MicroEMACS - MicroEMACS with many enhancements: UTF-8 and Unicode

MicroEMACS supports reading and writing text files encoded with UTF-8, a byte-oriented encoding of Unicode. UTF-8 can be thought of as a superset of ASCII: bytes less then 0x80 are identical to ASCII, and bytes greater than or equal to 0x80 are always parts of UTF-8 sequences. UTF-8 characters vary in length from one byte (ASCII) to six bytes, though four bytes is the longest typically seen.

Internally, Microemacs stores lines of text in their original UTF-8 encoding, but displays multibyte UTF-8 sequences to the user as single Unicode characters in the range 0x80 to 0xffff. Unicode characters greater then 0xffff are not supported; in practice these characters are extremely rare.

For the most part, MicroEMACS is able to display UTF-8 characters correctly, with the exception of non-spacing or combining characters. The display of these characters is undefined: sometimes they show up as modifiers of subsequent characters, or as blanks, or as a lowercase 'x' with a modifier.

On Linux, most terminal programs support a standard method for entering Unicode characters at the keyboard: hold down Ctrl and Shift, then press and release 'u', then release Ctrl and Shift, then enter the hex digits of the Unicode character followed by the Enter key. This method works when entering characters at prompts in the echo line, or while entering text in the edit buffer.

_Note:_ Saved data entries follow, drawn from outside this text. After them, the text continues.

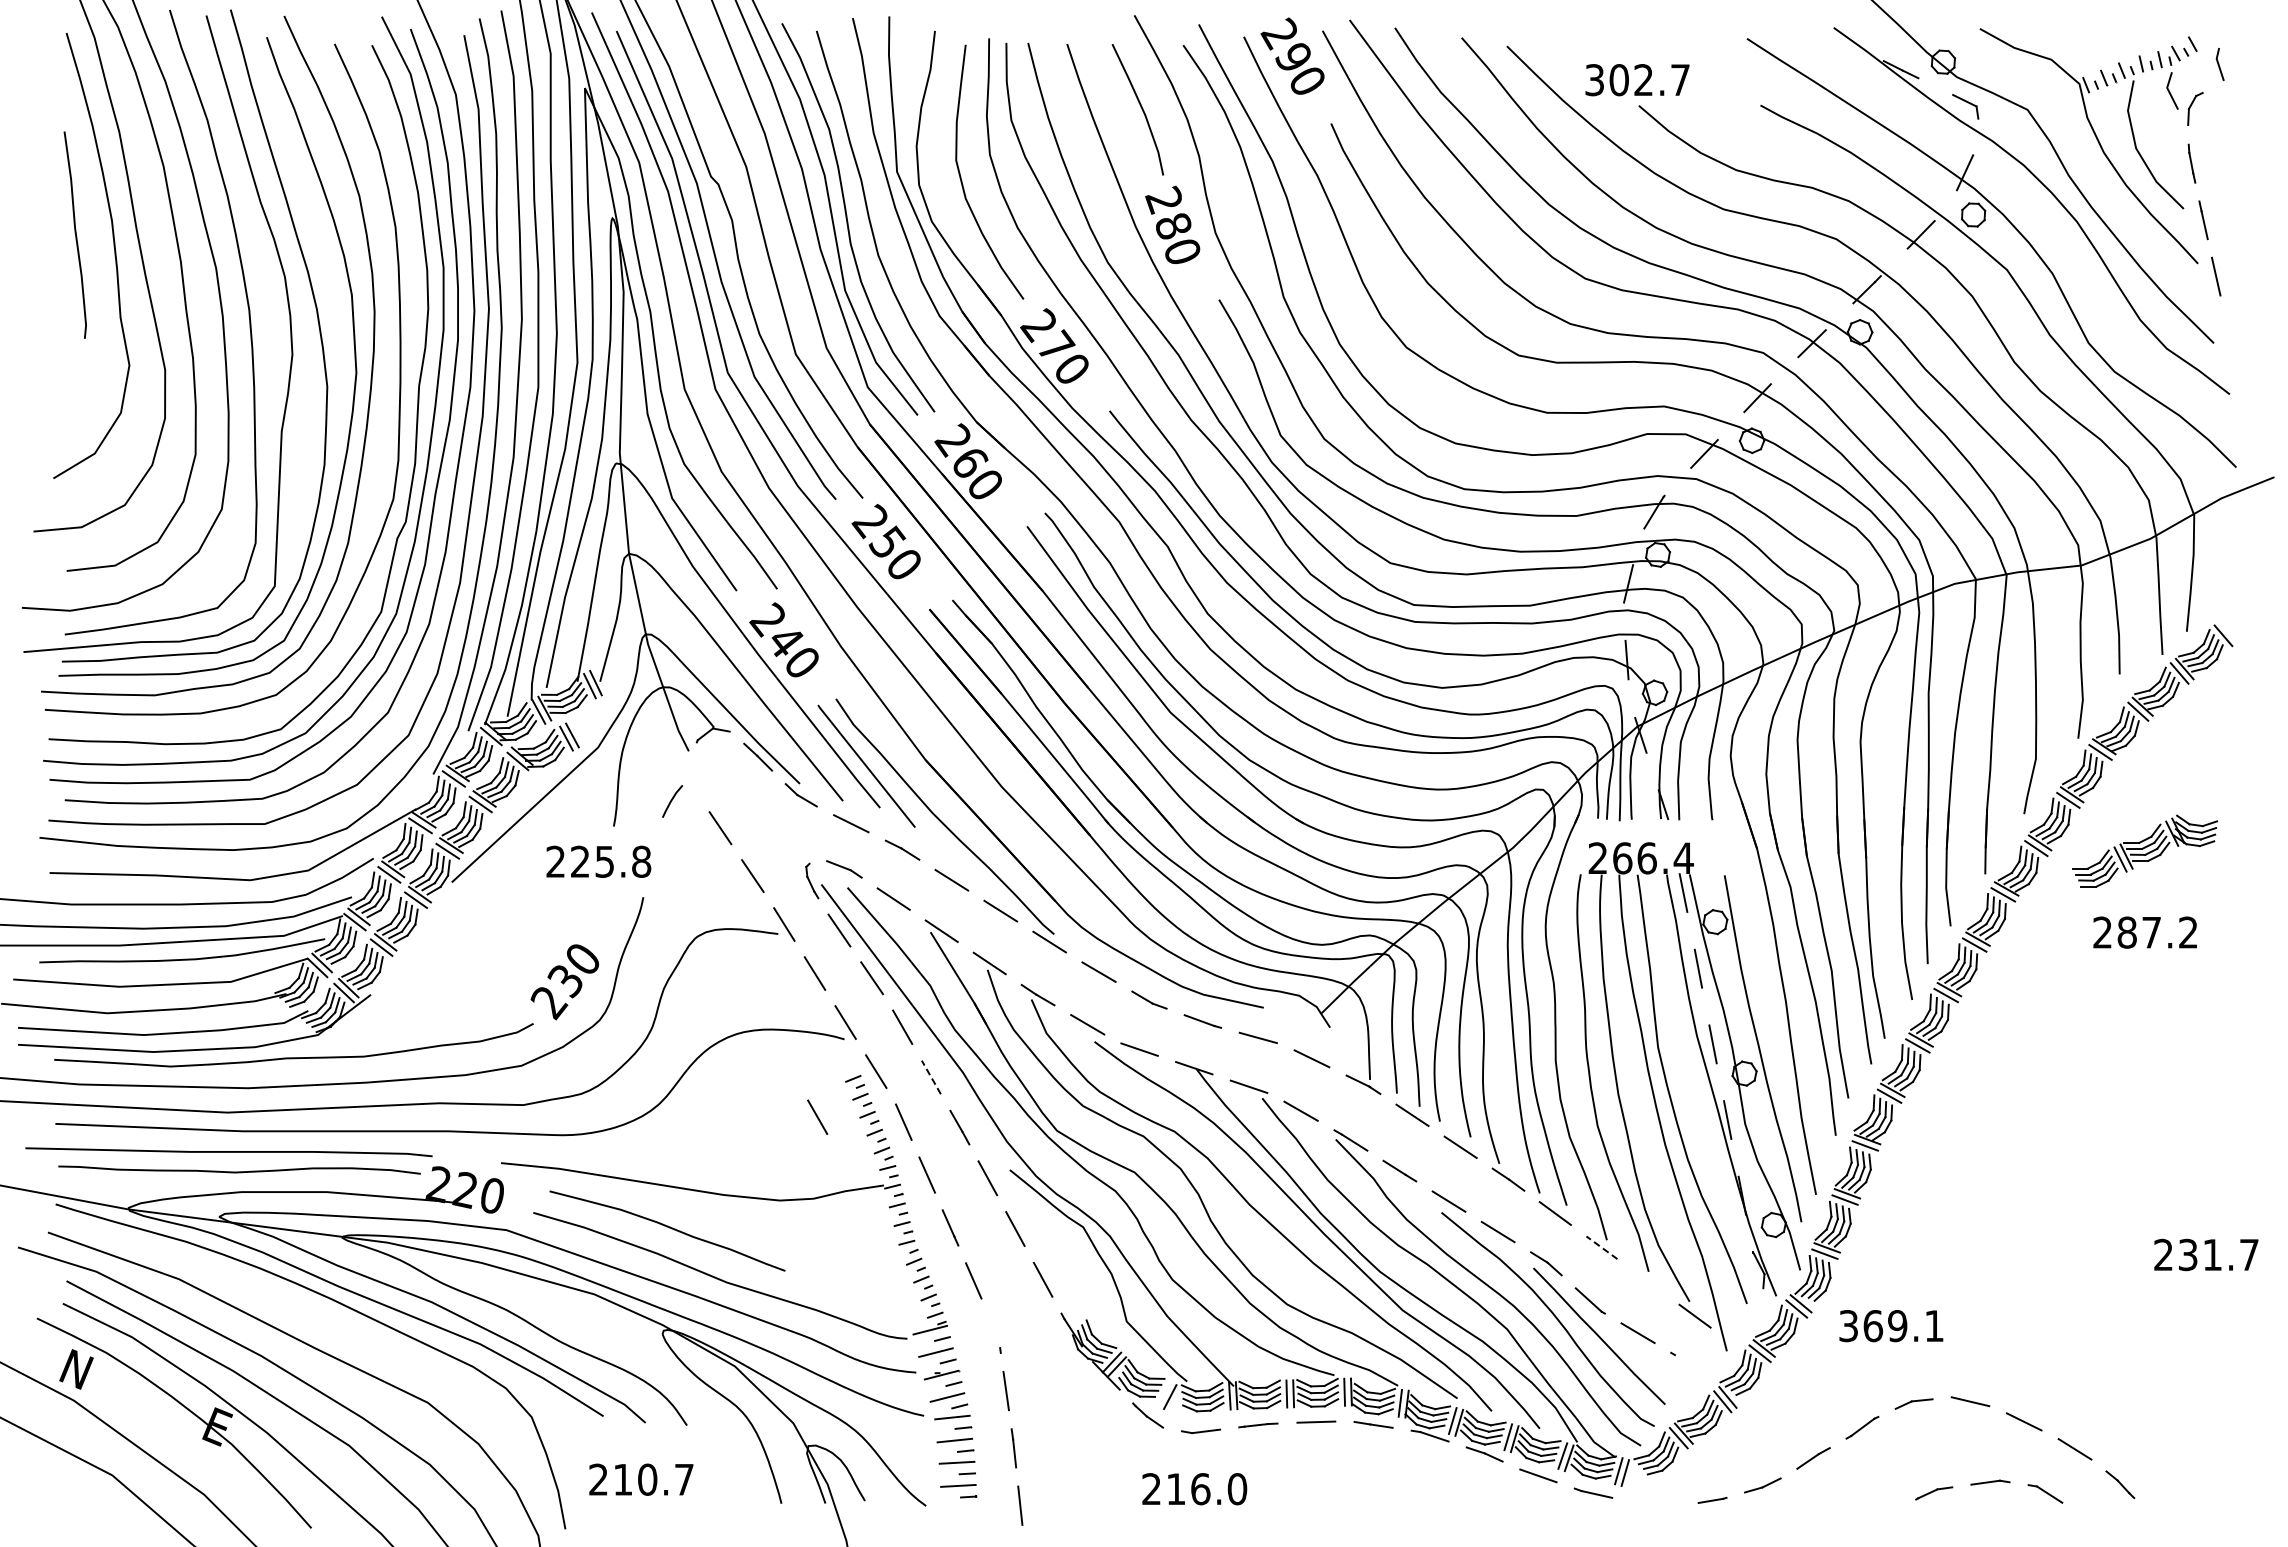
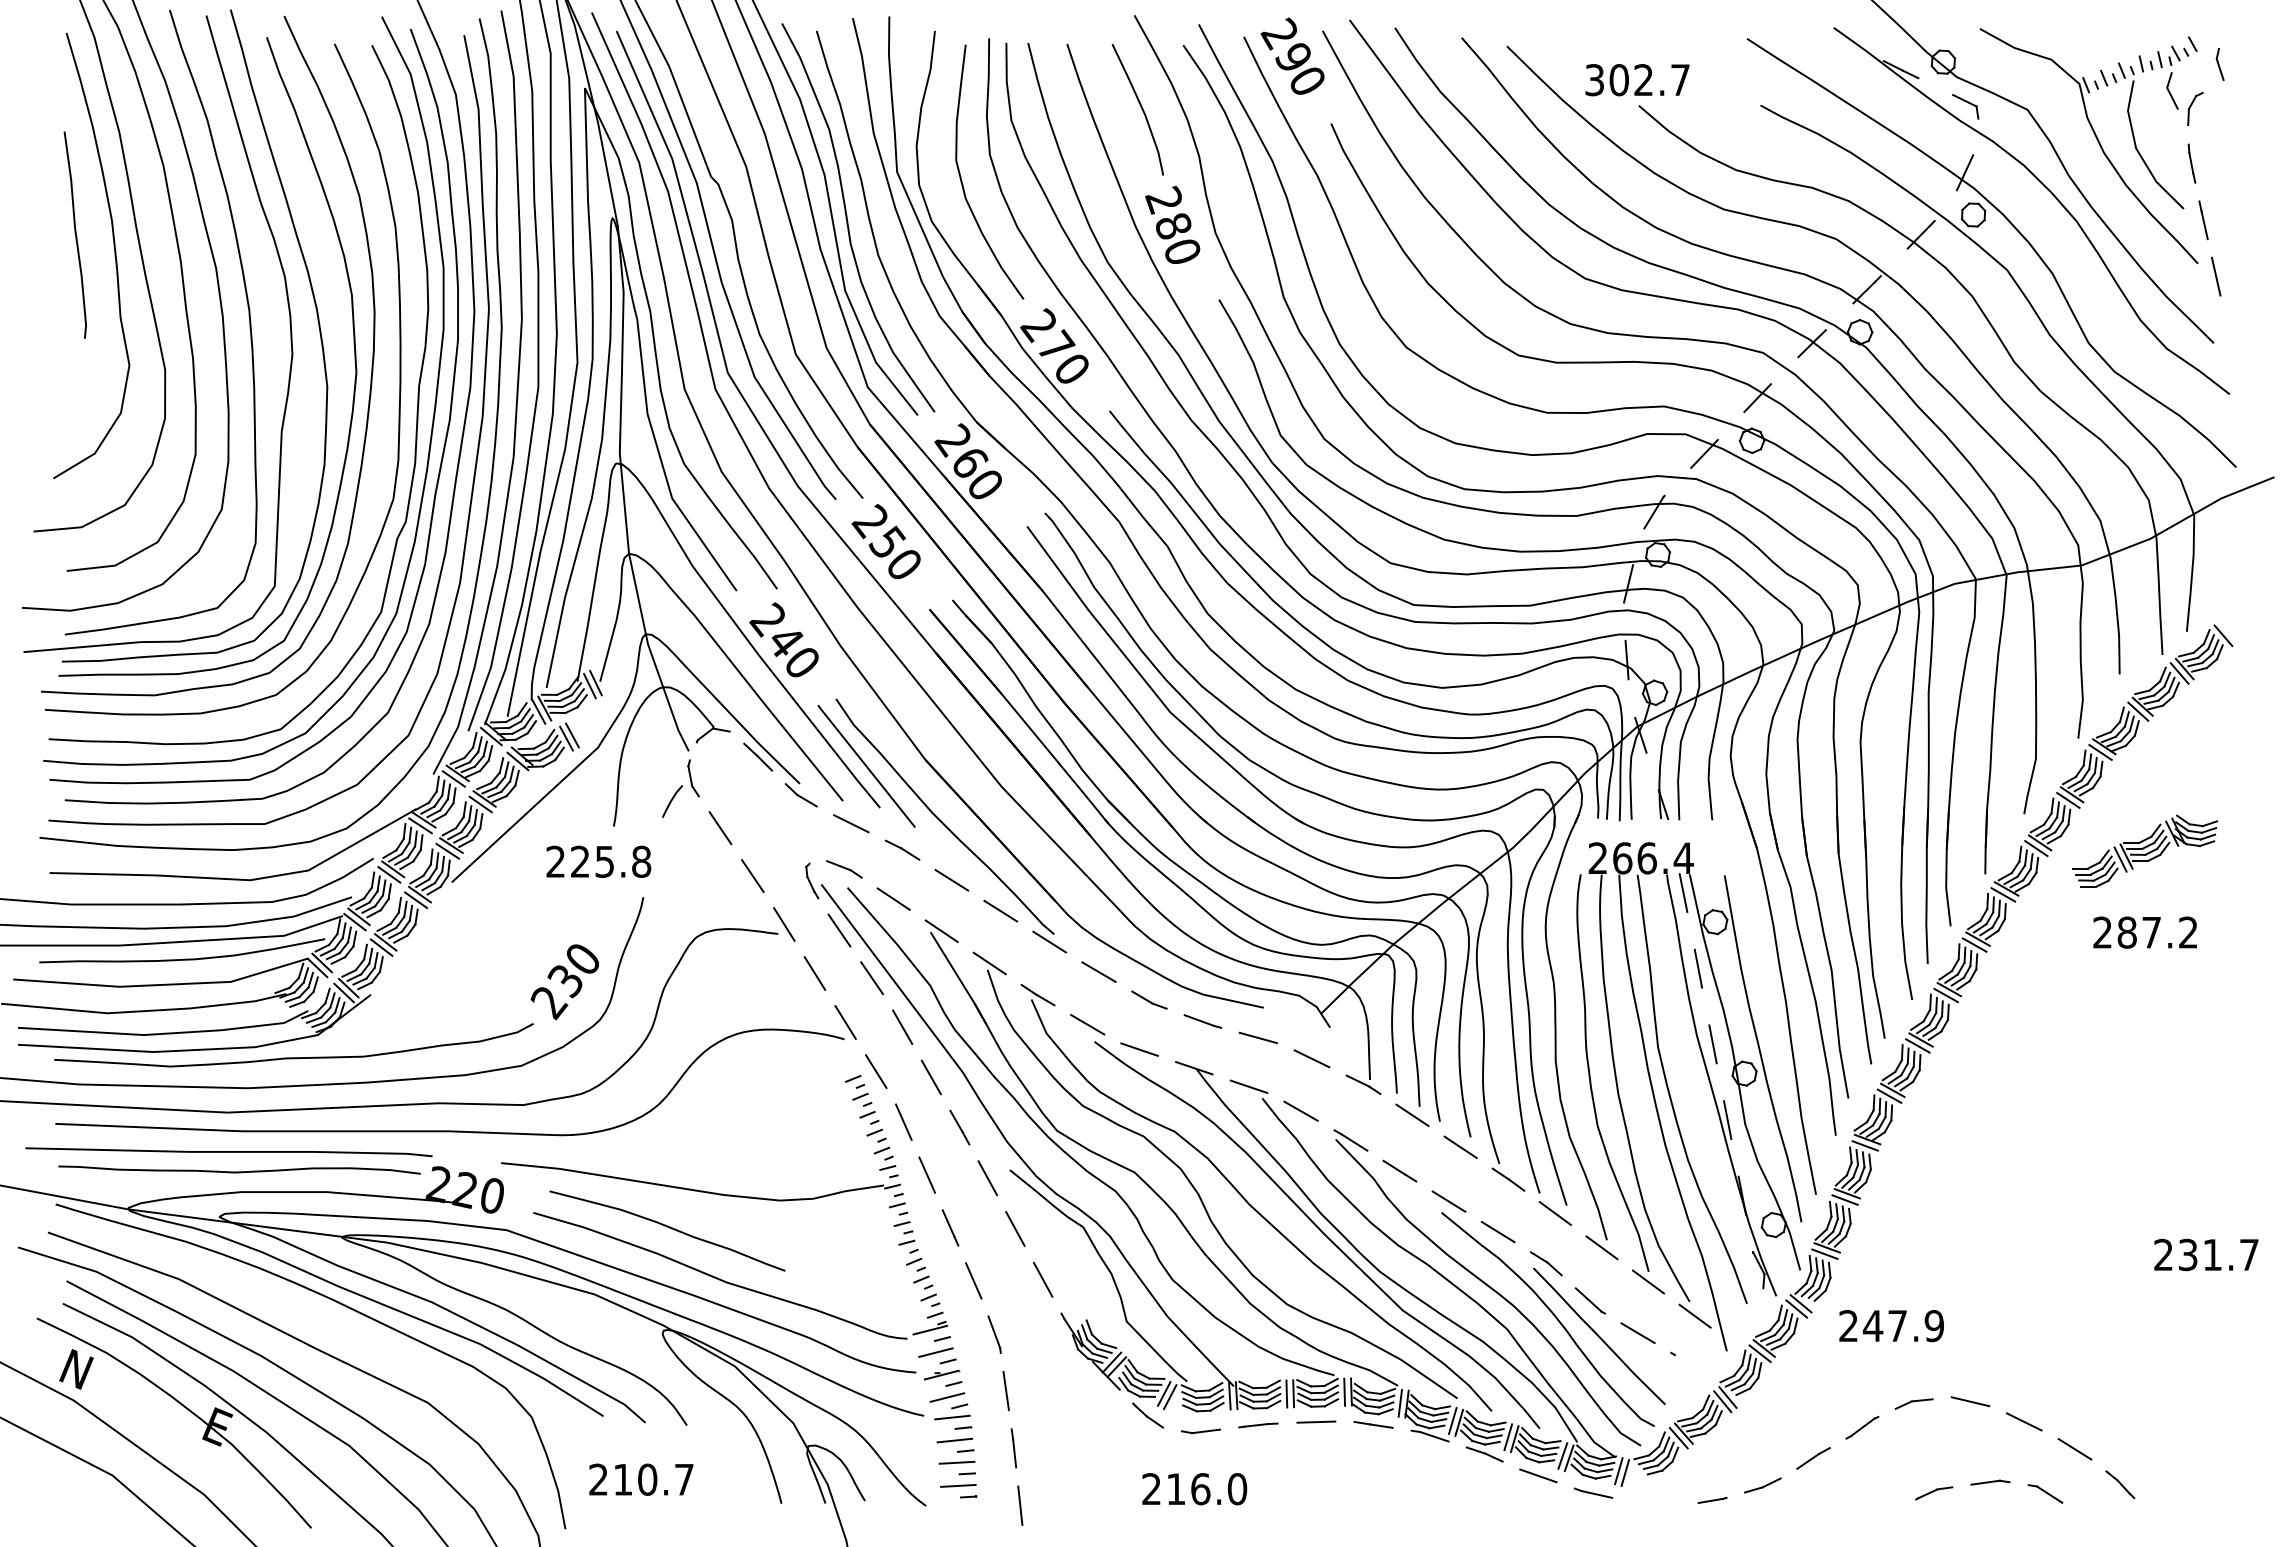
part at (693, 778): none -> present
line at (931, 1077): dashed -> solid
line at (817, 1116): present -> none
line at (1601, 1247): dashed -> solid
line at (1648, 1281): none -> present
text at (1891, 1326): 369.1 -> 247.9
line at (994, 1332): none -> present
line at (1163, 1393): none -> present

If this method doesn't work, you can still enter Unicode characters in the edit buffer using the following command:

M-C-U (unicode)

This command prompts you to enter a line of text containing the hexadecimal values of one or more Unicode characters. The hex values must not have a '0x' prefix, or any other prefix, and must be separated by spaces. MicroEMACS will then insert the corresponding UTF-8 characters into the current buffer.

As an example, entering the string e0 e1 e2 would insert the characters àáâ into the buffer.